Which UN agencies rely most heavily on short-term contracts? Here’s the data.

End note|

$267 million

That’s the amount of funding promised to UNRWA that remains frozen following Israel’s claims that some of the agency’s 13,000 Gaza staff took part in the 7 October Hamas attacks.

One by one, governments who suspended funding in January are reversing course, following a review that found, among other things, that UNRWA already has “a more developed approach to neutrality than other similar UN or NGO entities”.

Three countries (out of at least 16 that suspended funding) remain: the US, the UK, and Austria.
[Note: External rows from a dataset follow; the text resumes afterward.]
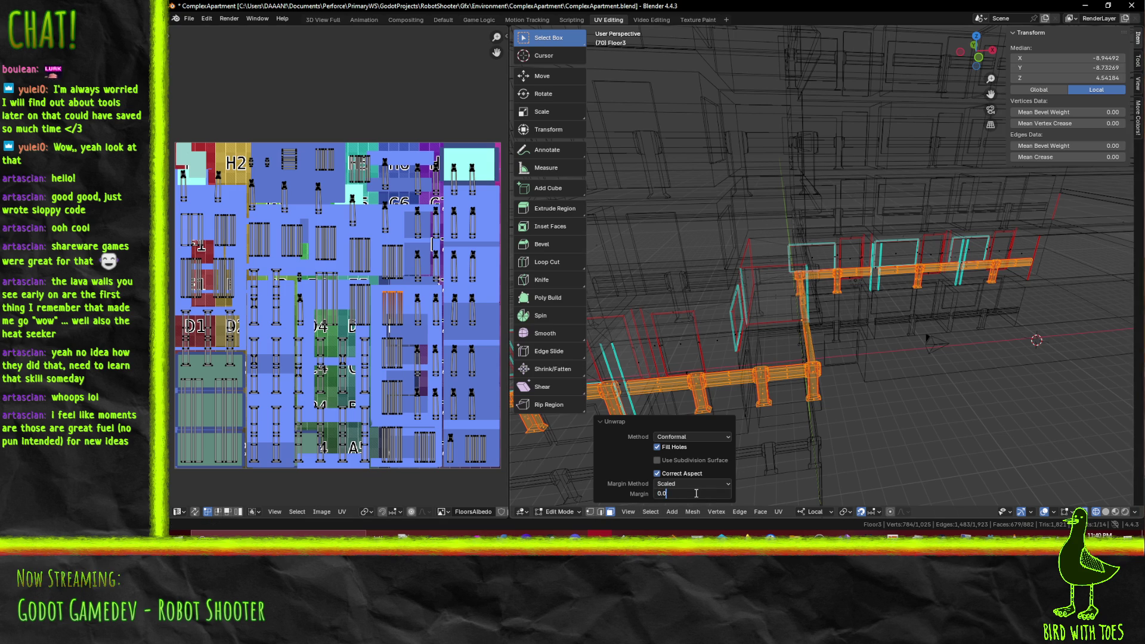
type("1")
key("Return")
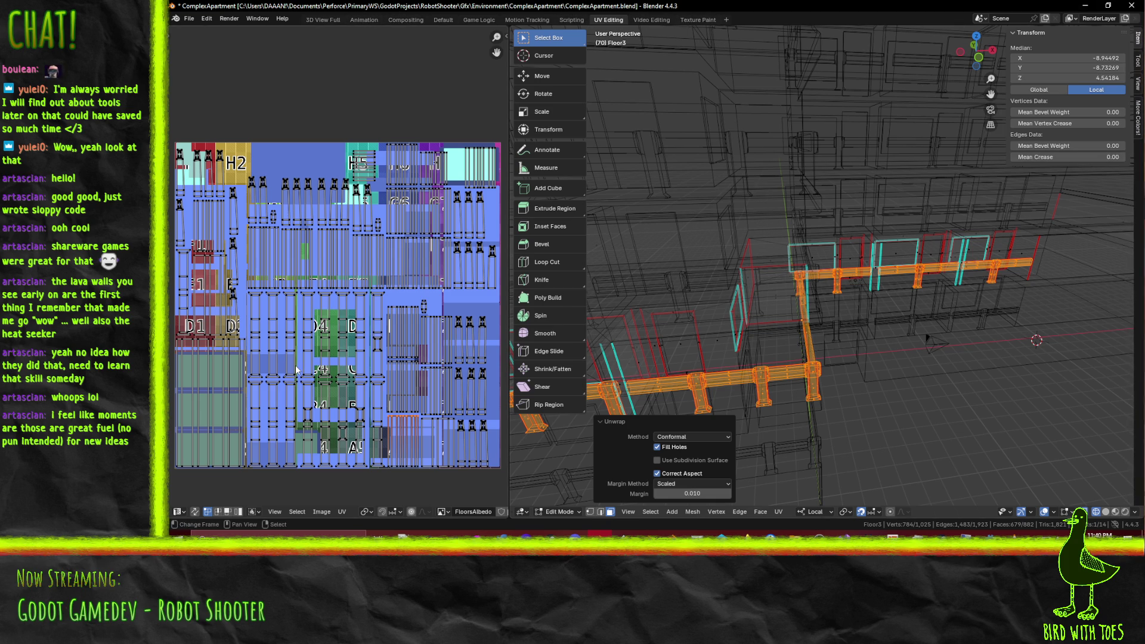
key("a")
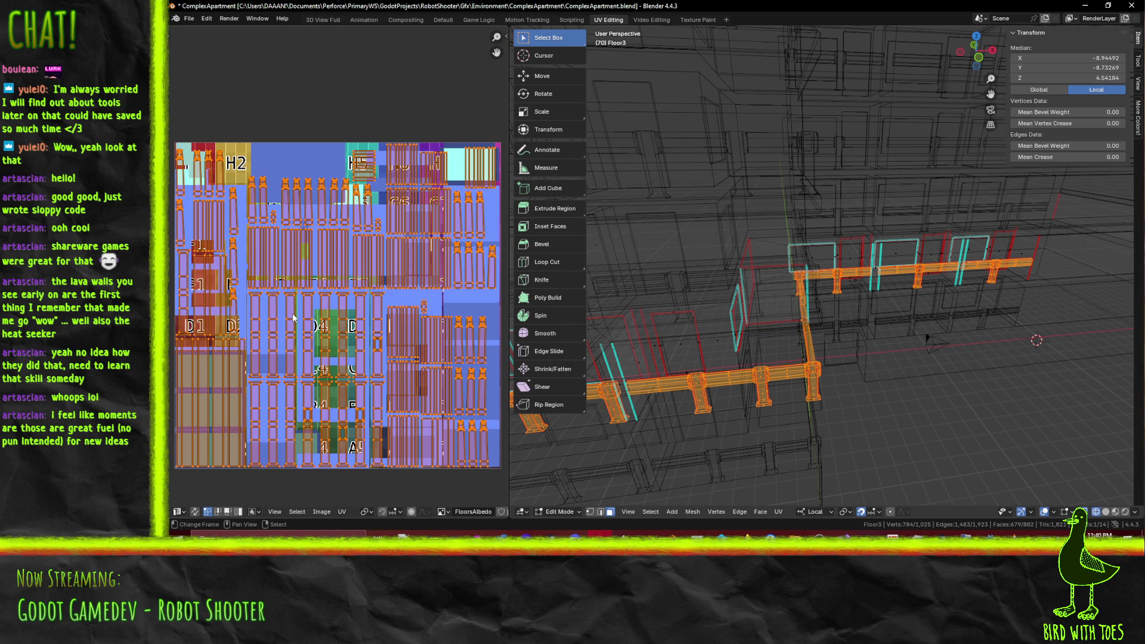
key("p")
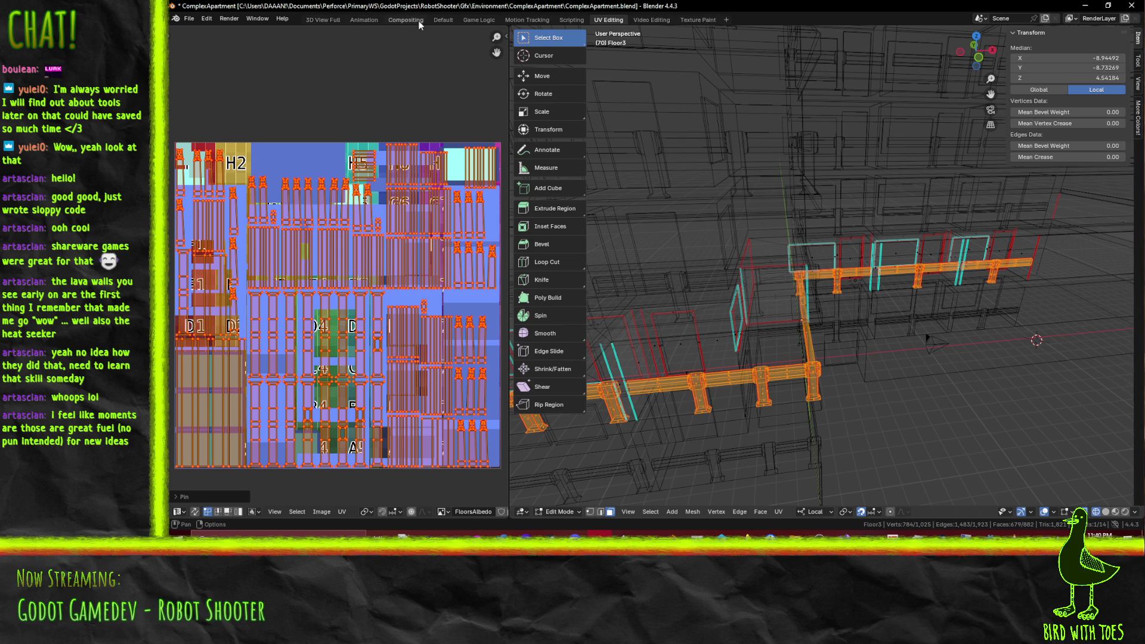
Step: In the Layout workspace, add a material slot to Floor3 with a new material named RailingsMat
left_click(437, 22)
scroll(501, 245, "down", 5)
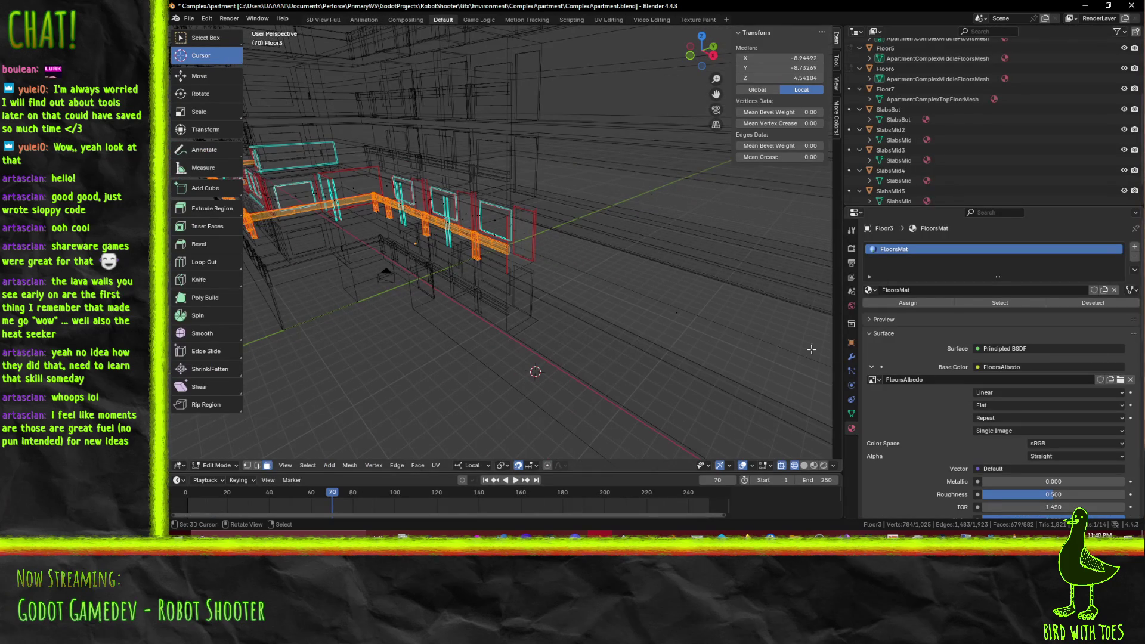
middle_click_drag(656, 268, 507, 271)
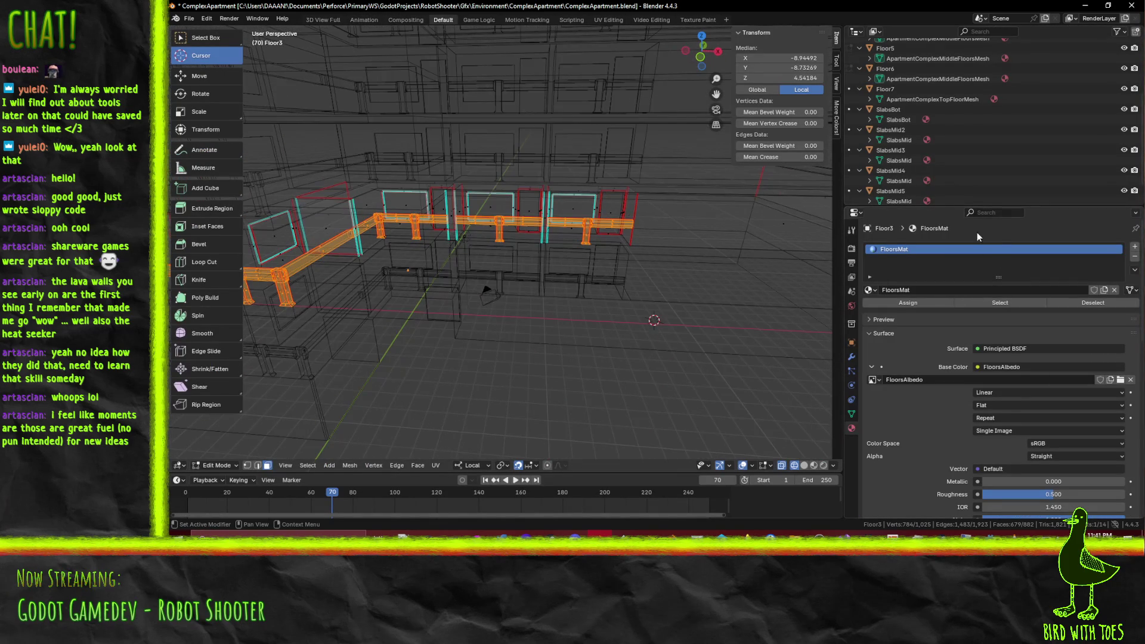
left_click(1135, 246)
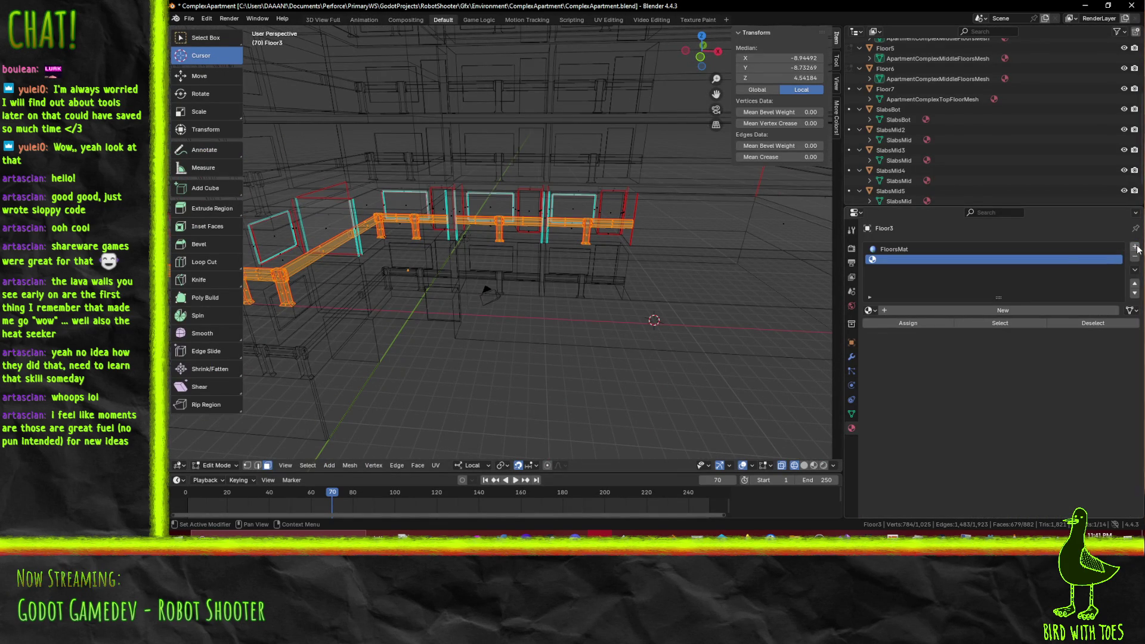
left_click(985, 311)
left_click(913, 311)
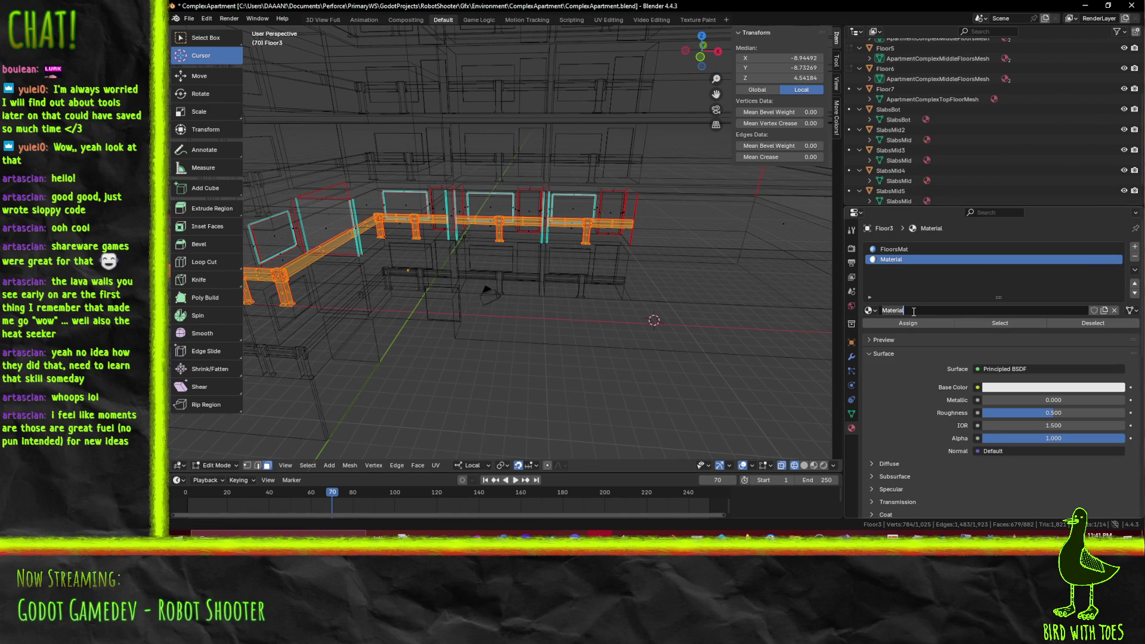
type("Rail")
key("Return")
Step: Feed RailingsMat's Base Color from a new 1024 px Color Grid image named RailingsAlbedo
left_click(991, 390)
left_click(1015, 386)
left_click(976, 387)
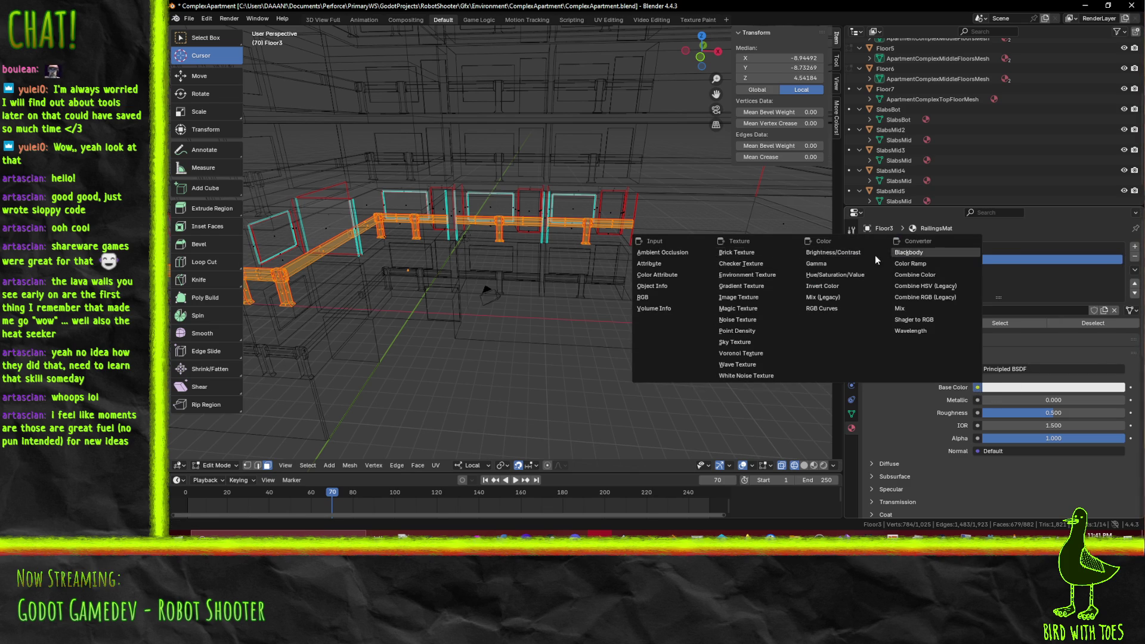
left_click(738, 297)
left_click(939, 400)
type("RailingsAlbedo")
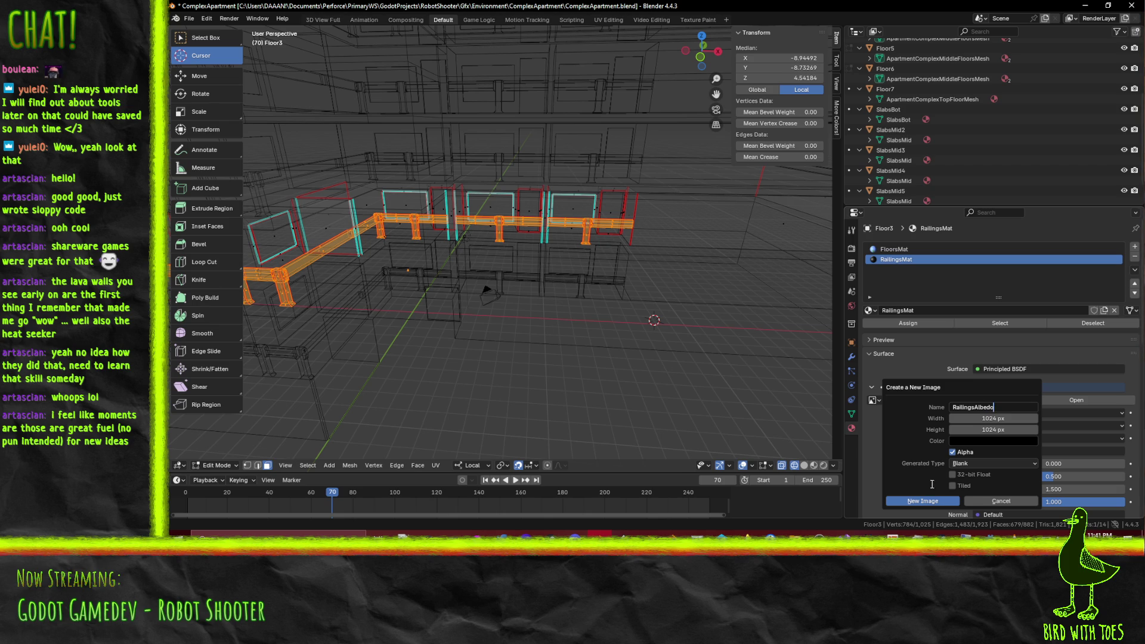
key("Return")
left_click(983, 464)
left_click(984, 486)
left_click(935, 502)
mouse_move(537, 311)
middle_mouse_down()
mouse_move(471, 310)
mouse_move(638, 310)
mouse_move(609, 358)
middle_mouse_up()
scroll(650, 316, "up", 2)
scroll(1013, 462, "down", 2)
Most of this ($180 million) is from the US, which has indicated its funding will be in a congressionally mandated deep freeze until at least March 2025, UNRWA chief Philippe Lazzarini told reporters in Geneva this week. 

Other government donors have stepped in, including some that haven’t contributed large amounts to UNRWA before: Lazzarini cited IraqAlgeria, and Kuwait.

Read more: What the numbers say about ‘non-traditional’ aid donors

The agency has also raised $115 million in private funding – an indication, Lazzarini said, “of the extraordinary grassroots solidarity expressed towards Palestinians”.

Lazzarini said UNRWA’s funding is confirmed through the end of June. “If you ask, ‘Are you confident or not,' I would say, during the last four years, I have rarely had more [financial] visibility than two or three months,” he said. “I'm used, now, to [having] to deal with the extraordinarily unsettling financial environment and situation.”